The next day, the barley flour was burned as an offering on the Mizbayach, the Great Altar. Before burning it, the kohen would wave it in every direction in honor of the One to Whom the whole world belongs. It was as if he were saying, "Thank you G-d for the harvest. Thank you for the very bread we eat."

* * *

In the Midrash it says that the Omer shows us how kind G-d is to His people. When the Jews were in the wilderness, G-d gave every single one of them an Omer of manna every day. Now that the Jewish people had come into the Holy Land, all G-d asked in return was a single Omer from the whole Jewish people. Nor did they need to bring it every day. Once a year was enough. And barley, a poor man's grain, was all G-d required.

Our Sages also taught that Pesach is the time when the crops are ripening. At this time, G-d judges the world in regard to food, particularly grain.

At such a moment G-d says to us, "Bring me an Omer of barley on Pesach, and I will bless the grain in your fields for the whole year."

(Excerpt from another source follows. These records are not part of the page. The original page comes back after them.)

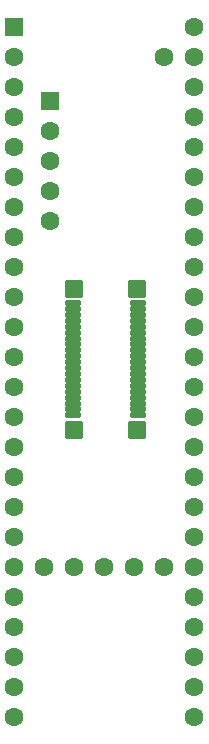
<source format=gbs>
%TF.GenerationSoftware,KiCad,Pcbnew,(6.0.2)*%
%TF.CreationDate,2022-04-24T21:41:02-05:00*%
%TF.ProjectId,thinkpad-teensy-keyboard,7468696e-6b70-4616-942d-7465656e7379,v1.0.0*%
%TF.SameCoordinates,Original*%
%TF.FileFunction,Soldermask,Bot*%
%TF.FilePolarity,Negative*%
%FSLAX46Y46*%
G04 Gerber Fmt 4.6, Leading zero omitted, Abs format (unit mm)*
G04 Created by KiCad (PCBNEW (6.0.2)) date 2022-04-24 21:41:02*
%MOMM*%
%LPD*%
G01*
G04 APERTURE LIST*
G04 Aperture macros list*
%AMRoundRect*
0 Rectangle with rounded corners*
0 $1 Rounding radius*
0 $2 $3 $4 $5 $6 $7 $8 $9 X,Y pos of 4 corners*
0 Add a 4 corners polygon primitive as box body*
4,1,4,$2,$3,$4,$5,$6,$7,$8,$9,$2,$3,0*
0 Add four circle primitives for the rounded corners*
1,1,$1+$1,$2,$3*
1,1,$1+$1,$4,$5*
1,1,$1+$1,$6,$7*
1,1,$1+$1,$8,$9*
0 Add four rect primitives between the rounded corners*
20,1,$1+$1,$2,$3,$4,$5,0*
20,1,$1+$1,$4,$5,$6,$7,0*
20,1,$1+$1,$6,$7,$8,$9,0*
20,1,$1+$1,$8,$9,$2,$3,0*%
G04 Aperture macros list end*
%ADD10R,1.600000X1.600000*%
%ADD11C,1.600000*%
%ADD12RoundRect,0.101600X-0.550000X-0.150000X0.550000X-0.150000X0.550000X0.150000X-0.550000X0.150000X0*%
%ADD13RoundRect,0.101600X-0.660000X-0.650000X0.660000X-0.650000X0.660000X0.650000X-0.660000X0.650000X0*%
%ADD14RoundRect,0.101600X0.660000X0.650000X-0.660000X0.650000X-0.660000X-0.650000X0.660000X-0.650000X0*%
G04 APERTURE END LIST*
D10*
%TO.C,U1*%
X112374433Y-48981466D03*
D11*
X112374433Y-51521466D03*
X112374433Y-54061466D03*
X112374433Y-56601466D03*
X112374433Y-59141466D03*
X112374433Y-61681466D03*
X112374433Y-64221466D03*
X112374433Y-66761466D03*
X112374433Y-69301466D03*
X112374433Y-71841466D03*
X112374433Y-74381466D03*
X112374433Y-76921466D03*
X112374433Y-79461466D03*
X112374433Y-82001466D03*
X112374433Y-84541466D03*
X112374433Y-87081466D03*
X112374433Y-89621466D03*
X112374433Y-92161466D03*
X112374433Y-94701466D03*
X112374433Y-97241466D03*
X112374433Y-99781466D03*
X112374433Y-102321466D03*
X112374433Y-104861466D03*
X112374433Y-107401466D03*
X127614433Y-107401466D03*
X127614433Y-104861466D03*
X127614433Y-102321466D03*
X127614433Y-99781466D03*
X127614433Y-97241466D03*
X127614433Y-94701466D03*
X127614433Y-92161466D03*
X127614433Y-89621466D03*
X127614433Y-87081466D03*
X127614433Y-84541466D03*
X127614433Y-82001466D03*
X127614433Y-79461466D03*
X127614433Y-76921466D03*
X127614433Y-74381466D03*
X127614433Y-71841466D03*
X127614433Y-69301466D03*
X127614433Y-66761466D03*
X127614433Y-64221466D03*
X127614433Y-61681466D03*
X127614433Y-59141466D03*
X127614433Y-56601466D03*
X127614433Y-54061466D03*
X127614433Y-51521466D03*
X127614433Y-48981466D03*
X125074433Y-51521466D03*
X114914433Y-94701466D03*
X117454433Y-94701466D03*
X119994433Y-94701466D03*
X122534433Y-94701466D03*
X125074433Y-94701466D03*
D10*
X115425233Y-55280666D03*
D11*
X115425233Y-57820666D03*
X115425233Y-60360666D03*
X115425233Y-62900666D03*
X115425233Y-65440666D03*
%TD*%
D12*
%TO.C,J2*%
X122844433Y-81875466D03*
X117344433Y-81875466D03*
X122844433Y-81375466D03*
X117344433Y-81375466D03*
X122844433Y-80875466D03*
X117344433Y-80875466D03*
X122844433Y-80375466D03*
X117344433Y-80375466D03*
X122844433Y-79875466D03*
X117344433Y-79875466D03*
X122844433Y-79375466D03*
X117344433Y-79375466D03*
X122844433Y-78875466D03*
X117344433Y-78875466D03*
X122844433Y-78375466D03*
X117344433Y-78375466D03*
X122844433Y-77875466D03*
X117344433Y-77875466D03*
X122844433Y-77375466D03*
X117344433Y-77375466D03*
X122844433Y-76875466D03*
X117344433Y-76875466D03*
X122844433Y-76375466D03*
X117344433Y-76375466D03*
X122844433Y-75875466D03*
X117344433Y-75875466D03*
X122844433Y-75375466D03*
X117344433Y-75375466D03*
X122844433Y-74875466D03*
X117344433Y-74875466D03*
X122844433Y-74375466D03*
X117344433Y-74375466D03*
X122844433Y-73875466D03*
X117344433Y-73875466D03*
X122844433Y-73375466D03*
X117344433Y-73375466D03*
X122844433Y-72875466D03*
X117344433Y-72875466D03*
X122844433Y-72375466D03*
X117344433Y-72375466D03*
D13*
X122734433Y-83075466D03*
X117454433Y-83075466D03*
D14*
X122734433Y-71175466D03*
D13*
X117454433Y-71175466D03*
%TD*%
M02*

</source>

By counting these days, we remember that the world is being judged. Will there be hunger or plenty? At this time we should return to G-d with a complete heart, and beg Him to have mercy on us and on all His creatures, and on the land, so that the harvest may grow as required.

Nowadays, we do not have the Beis HaMikdosh, and we cannot bring the Omer offering, but we pray that by doing G-d's mitzvah of Counting the Omer with joy in our hearts, we may merit His ultimate blessing, that He should speedily restore the Beis HaMikdosh, and reestablish His Kingship throughout the world, with the revelation of Moshiach, Now.


1. Adapted from The Moshiach Times, published by Tzivos Hashem.


On the second night of Pesach, we begin S'firat Ha'omer, counting forty-nine days between Pesach and Shavuot, the day when the Torah was given to the Children of Israel. This is done every night following the evening prayer leading up to the night before Shavuot.

We use this time to prepare ourselves to receiving the Torah, just as our ancestors did at Mt. Sinai.


Edited by Rabbi Y. K. Marlow
(Head of Bet-Din of Crown Heights)


Bo-ruch A-toh Ado-noi E-lo-hei-nu Me-lech Ho-olom A-sher Ki-de-sho-nu Be-mitz-vo-sov Ve-tzi-vo-nu Al Se-fi-ras Ho-omer.


Blessed are you, L-rd our G-d, King of the universe, who has sanctified us with His commandments, and commanded us concerning the counting of the Omer.

"Today is one day (or two days, or three days, etc.) of the Omer."